● Extract to read:
··········

When we wake up, some of us are conscious, but few of us are conscientious. Despite that fact, we all participate fully in the moral ecology of everyday life, making at least five ethical choices before breakfast. But we don’t feel like ethical actors because we’re just doing what comes culturally. We’ve made these choices not by our active options but by our passive participation in systems of choice. As this suggests, one of the most powerful things we do in life is to define normality for each other. If it’s normal to flip on the lights in the bathroom, we normally think it’s okay. But it might be more complicated than that. For example, when Joe and Jo College think they are just lighting a room, they’re also generating greenhouse gases. If they thought about it, they might think that this is “no big deal”—and that would be true, if they only lived for a day. But Americans live a long time, so all of our “no big deals” add up to major environmental impacts. As Eric Sorensen points out in his Seven Wonders for a Cool Planet, “If the average North American life expectancy holds at seventy-eight years, each person can expect to produce 1,630 tons of carbon dioxide over his or her lifetime.” The everyday actions of students are choices camouflaged as routines, but each of these habits is, in fact, a moral choice.27


Cartoon by Tom Toles. Reproduced by permission of Andrews McMeel Publishing.

Because what we do matters, we might want to wake up to more than the mere routines of the day. Mindful of the social construction of college culture and the busy-ness of campus life, we might try to set aside time for some big questions—ones having to do with the goodness of the good life or the health of the ecosystem services that we depend on. Mindful of the life-giving properties of water, we might try to conserve it for future generations. Mindful of our animal nature, we might try to be creatures who enhance habitats, instead of despoiling them. Mindful of the complexities of the human body and the other bodies that support it, we might nurture a sense of wonder for the natural world that includes us so generously.

Mindfulness: The quality of attention and care that keeps Earth in mind, so that we can mind our own social and environmental behavior. Antonym: mindlessness.

··········

● Stated task A: Reproduce the rows character for character, from their first line through the line containing "export const myFeature", including both ends.
The passage and the rows are unrelated material.

··········

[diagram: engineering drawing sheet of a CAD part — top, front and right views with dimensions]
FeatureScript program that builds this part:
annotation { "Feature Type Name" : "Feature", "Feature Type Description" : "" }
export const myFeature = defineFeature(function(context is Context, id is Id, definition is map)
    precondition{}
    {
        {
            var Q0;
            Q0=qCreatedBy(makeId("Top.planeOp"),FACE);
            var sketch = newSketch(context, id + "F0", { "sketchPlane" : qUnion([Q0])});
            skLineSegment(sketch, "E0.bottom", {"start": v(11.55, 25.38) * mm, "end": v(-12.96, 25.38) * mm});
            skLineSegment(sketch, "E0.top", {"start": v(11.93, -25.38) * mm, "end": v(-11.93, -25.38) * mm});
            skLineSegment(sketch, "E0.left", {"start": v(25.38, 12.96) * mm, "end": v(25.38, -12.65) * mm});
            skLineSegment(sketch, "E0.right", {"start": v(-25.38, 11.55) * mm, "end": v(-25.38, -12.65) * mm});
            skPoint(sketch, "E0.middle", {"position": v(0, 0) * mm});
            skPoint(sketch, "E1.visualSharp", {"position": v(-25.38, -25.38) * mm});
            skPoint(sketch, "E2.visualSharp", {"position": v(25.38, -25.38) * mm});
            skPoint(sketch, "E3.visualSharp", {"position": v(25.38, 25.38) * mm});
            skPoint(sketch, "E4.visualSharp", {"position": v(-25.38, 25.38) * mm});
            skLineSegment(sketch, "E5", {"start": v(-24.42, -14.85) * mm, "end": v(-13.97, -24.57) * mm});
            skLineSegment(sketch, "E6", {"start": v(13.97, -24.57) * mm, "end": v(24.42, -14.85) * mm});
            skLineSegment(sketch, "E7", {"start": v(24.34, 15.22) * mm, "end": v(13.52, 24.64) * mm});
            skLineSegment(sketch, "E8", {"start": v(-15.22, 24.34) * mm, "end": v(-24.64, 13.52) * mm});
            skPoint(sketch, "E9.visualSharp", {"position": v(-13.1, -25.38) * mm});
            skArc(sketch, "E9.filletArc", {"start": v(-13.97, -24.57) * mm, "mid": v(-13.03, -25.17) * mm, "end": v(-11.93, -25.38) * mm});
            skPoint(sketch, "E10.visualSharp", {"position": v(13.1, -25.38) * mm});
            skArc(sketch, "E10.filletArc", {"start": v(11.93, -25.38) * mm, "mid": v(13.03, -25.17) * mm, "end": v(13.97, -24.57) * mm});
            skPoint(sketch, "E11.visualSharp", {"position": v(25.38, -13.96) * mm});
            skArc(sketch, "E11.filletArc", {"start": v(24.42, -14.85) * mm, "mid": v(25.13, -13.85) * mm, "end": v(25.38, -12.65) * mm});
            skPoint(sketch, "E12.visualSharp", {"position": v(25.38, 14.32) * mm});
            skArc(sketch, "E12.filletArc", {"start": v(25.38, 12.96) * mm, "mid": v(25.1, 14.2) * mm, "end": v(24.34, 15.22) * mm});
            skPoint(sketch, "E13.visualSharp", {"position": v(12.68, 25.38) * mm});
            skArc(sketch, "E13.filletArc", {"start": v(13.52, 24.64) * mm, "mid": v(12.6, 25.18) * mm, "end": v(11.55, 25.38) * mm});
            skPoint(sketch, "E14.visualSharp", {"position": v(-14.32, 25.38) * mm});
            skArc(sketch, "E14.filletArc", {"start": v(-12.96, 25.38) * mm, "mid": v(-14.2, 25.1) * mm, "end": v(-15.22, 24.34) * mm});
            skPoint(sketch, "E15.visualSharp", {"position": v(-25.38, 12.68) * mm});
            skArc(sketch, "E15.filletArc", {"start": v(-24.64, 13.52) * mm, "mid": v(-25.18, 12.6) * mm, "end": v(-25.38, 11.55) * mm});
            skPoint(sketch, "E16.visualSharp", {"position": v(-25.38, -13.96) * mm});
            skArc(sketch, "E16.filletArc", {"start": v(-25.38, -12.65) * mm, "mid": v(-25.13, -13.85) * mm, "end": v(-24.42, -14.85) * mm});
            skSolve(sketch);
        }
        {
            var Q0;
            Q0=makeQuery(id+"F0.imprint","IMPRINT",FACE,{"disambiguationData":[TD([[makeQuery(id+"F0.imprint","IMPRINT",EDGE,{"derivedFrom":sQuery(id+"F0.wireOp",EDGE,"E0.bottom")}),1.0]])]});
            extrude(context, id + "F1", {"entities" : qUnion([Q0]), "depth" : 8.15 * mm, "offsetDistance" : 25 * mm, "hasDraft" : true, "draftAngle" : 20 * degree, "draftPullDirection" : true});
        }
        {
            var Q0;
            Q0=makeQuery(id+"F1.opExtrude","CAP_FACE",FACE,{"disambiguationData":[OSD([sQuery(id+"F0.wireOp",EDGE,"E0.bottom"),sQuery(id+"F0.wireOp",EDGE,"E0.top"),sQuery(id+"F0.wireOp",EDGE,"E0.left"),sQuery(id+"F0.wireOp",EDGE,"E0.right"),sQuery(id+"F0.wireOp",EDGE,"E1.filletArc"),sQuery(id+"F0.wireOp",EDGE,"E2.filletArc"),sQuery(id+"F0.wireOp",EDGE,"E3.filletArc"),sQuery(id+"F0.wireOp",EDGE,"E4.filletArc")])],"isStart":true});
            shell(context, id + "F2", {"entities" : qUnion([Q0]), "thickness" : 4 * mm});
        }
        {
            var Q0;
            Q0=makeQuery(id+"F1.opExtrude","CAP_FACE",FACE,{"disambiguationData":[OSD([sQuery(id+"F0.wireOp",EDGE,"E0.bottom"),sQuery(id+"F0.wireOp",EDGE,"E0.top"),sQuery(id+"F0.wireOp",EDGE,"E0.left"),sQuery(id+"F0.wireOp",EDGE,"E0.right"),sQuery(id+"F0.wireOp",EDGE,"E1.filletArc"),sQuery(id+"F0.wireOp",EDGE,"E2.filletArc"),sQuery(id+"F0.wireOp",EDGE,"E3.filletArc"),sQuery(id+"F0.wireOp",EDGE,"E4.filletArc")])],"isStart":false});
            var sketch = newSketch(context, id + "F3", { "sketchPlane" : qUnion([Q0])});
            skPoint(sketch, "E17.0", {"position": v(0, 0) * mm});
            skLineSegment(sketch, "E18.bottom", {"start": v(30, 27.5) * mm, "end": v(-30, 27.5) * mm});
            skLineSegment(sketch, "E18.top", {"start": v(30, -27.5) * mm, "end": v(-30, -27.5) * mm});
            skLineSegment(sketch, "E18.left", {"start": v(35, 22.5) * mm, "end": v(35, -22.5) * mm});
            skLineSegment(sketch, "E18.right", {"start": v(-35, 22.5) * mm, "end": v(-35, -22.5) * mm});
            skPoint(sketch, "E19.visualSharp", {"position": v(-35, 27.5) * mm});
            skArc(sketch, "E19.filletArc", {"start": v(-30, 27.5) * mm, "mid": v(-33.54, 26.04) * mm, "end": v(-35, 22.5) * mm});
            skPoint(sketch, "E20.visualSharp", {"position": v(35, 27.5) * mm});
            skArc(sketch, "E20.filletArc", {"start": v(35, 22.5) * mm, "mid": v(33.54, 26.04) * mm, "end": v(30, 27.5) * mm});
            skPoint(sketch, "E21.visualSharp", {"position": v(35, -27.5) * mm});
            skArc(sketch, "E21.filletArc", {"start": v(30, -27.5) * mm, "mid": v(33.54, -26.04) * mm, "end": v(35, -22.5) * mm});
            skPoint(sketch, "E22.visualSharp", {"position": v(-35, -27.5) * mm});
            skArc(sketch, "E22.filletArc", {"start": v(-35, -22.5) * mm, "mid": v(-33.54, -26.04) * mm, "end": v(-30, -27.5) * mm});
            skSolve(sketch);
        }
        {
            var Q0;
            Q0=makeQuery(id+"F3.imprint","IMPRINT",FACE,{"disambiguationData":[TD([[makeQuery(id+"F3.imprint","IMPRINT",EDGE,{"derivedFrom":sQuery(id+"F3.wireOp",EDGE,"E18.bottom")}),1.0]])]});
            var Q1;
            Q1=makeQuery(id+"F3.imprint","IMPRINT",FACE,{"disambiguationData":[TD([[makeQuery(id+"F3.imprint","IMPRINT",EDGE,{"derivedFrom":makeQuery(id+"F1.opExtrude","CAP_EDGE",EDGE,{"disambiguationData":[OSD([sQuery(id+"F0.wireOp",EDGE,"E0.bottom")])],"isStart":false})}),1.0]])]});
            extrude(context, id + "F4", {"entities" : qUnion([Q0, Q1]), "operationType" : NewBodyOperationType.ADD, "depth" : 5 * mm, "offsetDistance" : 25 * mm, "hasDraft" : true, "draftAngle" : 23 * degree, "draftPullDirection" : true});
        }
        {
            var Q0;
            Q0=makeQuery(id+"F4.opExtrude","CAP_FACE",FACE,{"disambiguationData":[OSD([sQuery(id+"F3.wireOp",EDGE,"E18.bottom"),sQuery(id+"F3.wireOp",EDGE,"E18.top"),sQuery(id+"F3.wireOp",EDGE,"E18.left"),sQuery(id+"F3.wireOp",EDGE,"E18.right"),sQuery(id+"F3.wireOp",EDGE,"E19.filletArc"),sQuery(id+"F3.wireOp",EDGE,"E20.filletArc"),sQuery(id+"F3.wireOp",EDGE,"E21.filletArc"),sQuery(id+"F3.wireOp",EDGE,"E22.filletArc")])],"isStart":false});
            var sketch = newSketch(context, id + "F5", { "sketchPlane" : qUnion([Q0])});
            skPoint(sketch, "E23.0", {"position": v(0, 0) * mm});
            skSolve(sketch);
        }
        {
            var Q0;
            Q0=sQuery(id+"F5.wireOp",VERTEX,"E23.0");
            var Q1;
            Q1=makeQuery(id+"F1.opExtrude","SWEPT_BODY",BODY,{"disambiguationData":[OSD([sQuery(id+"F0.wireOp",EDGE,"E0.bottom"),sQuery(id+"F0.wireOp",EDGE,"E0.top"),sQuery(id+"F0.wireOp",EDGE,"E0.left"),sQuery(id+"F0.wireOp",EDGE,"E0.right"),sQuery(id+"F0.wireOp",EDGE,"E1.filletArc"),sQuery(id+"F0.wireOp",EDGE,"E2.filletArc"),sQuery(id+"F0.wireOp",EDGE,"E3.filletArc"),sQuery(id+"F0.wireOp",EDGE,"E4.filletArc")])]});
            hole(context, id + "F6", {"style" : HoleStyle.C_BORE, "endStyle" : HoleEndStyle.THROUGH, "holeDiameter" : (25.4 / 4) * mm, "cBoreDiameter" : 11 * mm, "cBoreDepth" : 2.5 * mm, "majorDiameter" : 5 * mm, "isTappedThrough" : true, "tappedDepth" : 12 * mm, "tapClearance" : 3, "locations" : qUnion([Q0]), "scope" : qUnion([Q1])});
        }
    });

··········

● Stated task B: According to the passage on everyday moral choices, how many tons of carbon dioxide can each person expect to produce over a lifetime?

● Response A:
[diagram: engineering drawing sheet of a CAD part — top, front and right views with dimensions]
FeatureScript program that builds this part:
annotation { "Feature Type Name" : "Feature", "Feature Type Description" : "" }
export const myFeature = defineFeature(function(context is Context, id is Id, definition is map)

● Response B: 1,630 tons, if the average North American life expectancy holds at seventy-eight years.